И теперь, когда чаша радости, казалось, была полна, когда горечь
прошлого растаяла, как сон, и когда будущее, словно маяк,
излучало свет надежды, Клотильда взяла с маленького
письменного стола пожелтевший листок, исписанный греческими
буквами, едва различимыми. «Аннет! — сказала она, — моя
мать дала мне это, когда я видела её в последний раз. Тогда
на её руках были цепи, и она
меня должны были увезти на далёкий южный невольничий рынок: там я и узнала свою историю».
Здесь она развернула потрёпанные страницы, подняла глаза к небу и продолжила: «Говорить о преступлениях великих людей — значит обрекать себя на забвение, навлекать на себя безразличие толпы; но великие люди часто бывают величайшими в преступлениях — так было с теми, кто завершил уничтожение моей матери». Тогда прислушайтесь, вы, серьёзные сенаторы, и если у вас есть
сердца отцов, одолжите их мне!
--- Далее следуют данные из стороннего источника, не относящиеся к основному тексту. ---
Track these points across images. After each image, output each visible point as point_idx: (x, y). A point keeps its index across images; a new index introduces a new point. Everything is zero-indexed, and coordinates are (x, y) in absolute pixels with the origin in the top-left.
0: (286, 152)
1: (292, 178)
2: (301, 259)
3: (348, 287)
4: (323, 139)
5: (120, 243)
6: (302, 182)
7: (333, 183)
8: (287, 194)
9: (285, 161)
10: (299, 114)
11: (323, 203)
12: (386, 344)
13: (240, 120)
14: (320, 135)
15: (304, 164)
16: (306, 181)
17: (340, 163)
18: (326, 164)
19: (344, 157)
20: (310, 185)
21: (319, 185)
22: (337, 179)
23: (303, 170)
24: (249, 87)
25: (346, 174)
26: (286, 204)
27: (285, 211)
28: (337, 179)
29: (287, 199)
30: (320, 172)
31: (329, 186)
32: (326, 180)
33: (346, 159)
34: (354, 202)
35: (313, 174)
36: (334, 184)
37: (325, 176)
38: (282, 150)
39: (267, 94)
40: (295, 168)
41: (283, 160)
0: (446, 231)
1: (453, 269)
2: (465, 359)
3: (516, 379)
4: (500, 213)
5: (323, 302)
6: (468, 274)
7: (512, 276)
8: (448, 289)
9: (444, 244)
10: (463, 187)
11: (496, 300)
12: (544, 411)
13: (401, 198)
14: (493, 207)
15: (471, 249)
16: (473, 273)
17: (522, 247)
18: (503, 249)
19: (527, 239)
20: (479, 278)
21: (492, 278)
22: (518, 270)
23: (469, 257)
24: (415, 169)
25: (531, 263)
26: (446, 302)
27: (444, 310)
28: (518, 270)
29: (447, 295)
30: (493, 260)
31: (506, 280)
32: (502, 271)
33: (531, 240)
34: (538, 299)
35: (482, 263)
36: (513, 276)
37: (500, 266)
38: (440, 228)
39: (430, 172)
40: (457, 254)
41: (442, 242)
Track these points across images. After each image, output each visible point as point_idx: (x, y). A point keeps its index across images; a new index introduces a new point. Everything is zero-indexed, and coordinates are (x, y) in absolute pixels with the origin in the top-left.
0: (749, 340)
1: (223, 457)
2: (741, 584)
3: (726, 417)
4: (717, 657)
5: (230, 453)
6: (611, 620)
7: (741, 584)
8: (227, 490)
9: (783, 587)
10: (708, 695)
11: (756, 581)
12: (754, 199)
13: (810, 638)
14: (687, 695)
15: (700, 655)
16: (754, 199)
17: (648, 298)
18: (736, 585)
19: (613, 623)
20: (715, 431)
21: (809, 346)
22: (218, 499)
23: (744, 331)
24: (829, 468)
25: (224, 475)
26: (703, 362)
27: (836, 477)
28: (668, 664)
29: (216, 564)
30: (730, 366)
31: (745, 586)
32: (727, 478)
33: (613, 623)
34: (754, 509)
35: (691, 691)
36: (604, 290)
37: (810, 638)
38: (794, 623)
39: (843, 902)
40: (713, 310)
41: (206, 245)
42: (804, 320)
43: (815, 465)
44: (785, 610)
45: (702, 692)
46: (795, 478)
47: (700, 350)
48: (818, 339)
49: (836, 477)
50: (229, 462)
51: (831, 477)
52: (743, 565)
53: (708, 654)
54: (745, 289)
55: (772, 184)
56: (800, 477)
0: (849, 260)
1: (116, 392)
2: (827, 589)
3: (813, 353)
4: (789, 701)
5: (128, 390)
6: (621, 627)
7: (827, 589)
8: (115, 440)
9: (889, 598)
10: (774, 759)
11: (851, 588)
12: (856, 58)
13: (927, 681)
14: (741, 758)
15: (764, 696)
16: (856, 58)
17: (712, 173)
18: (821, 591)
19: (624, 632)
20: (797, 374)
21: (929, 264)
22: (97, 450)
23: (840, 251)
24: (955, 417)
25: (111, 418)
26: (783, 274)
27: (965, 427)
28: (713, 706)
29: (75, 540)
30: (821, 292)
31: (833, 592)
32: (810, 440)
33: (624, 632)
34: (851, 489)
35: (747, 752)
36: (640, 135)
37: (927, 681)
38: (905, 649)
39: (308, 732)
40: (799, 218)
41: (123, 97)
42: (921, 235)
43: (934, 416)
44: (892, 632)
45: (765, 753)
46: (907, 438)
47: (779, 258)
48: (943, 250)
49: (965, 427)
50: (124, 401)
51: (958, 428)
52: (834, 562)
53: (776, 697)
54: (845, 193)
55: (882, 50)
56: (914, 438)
Послушайте, вы, королевы-матери моей
страны, чьи сыновья и дочери ещё путешествуют по миру
неуверенность! Послушайте, отцы, чьи души выше алчности Маммоны, и сыновья, на которых вы возлагаете надежды! Послушайте, братья, чья гордость расцветает от добродетели сестры! Послушайте, сёстры, которые наслаждаются отцовской любовью и чувствуют, что однажды вы сможете украсить общественную жизнь страны! Послушайте, вы, филантропы, вы, светские люди, которые любят свою страну и чьи сердца жаждут её свобод, вы, люди, чувствительные к чести нашей великой республики, не стремитесь к малым победам власти, когда вас ждут большие победы. И, прежде всего, отдайте свои сердца, вы, братья-священнослужители,
Церковь рабов, прислушайтесь к тому, что я скажу, и молю вас,
как вы любите душу женщины, найдите тех, кто, как и я,
сейчас чахнет в рабстве. Моего деда звали Изнард
Мальдонард, он был минорка, который в 1767 году (примерно через четыре года после
Флорида была передана королём Испании в дар Великобритании) и эмигрировала
вместе с доктором Тёрнбуллом, чьё имя с тех пор блистало на страницах
истории, в эту солнечную и многообещающую страну, ибо Флорида
действительно является Италией Америки. В тот год многие представители
английской аристократии вынашивали самые разные и противоречивые
планы.
население и благоустройство колонии. С достойным мотивом сделал это
Лорд Ролль черпал вдохновение из лондонских предков [Сноска: см. "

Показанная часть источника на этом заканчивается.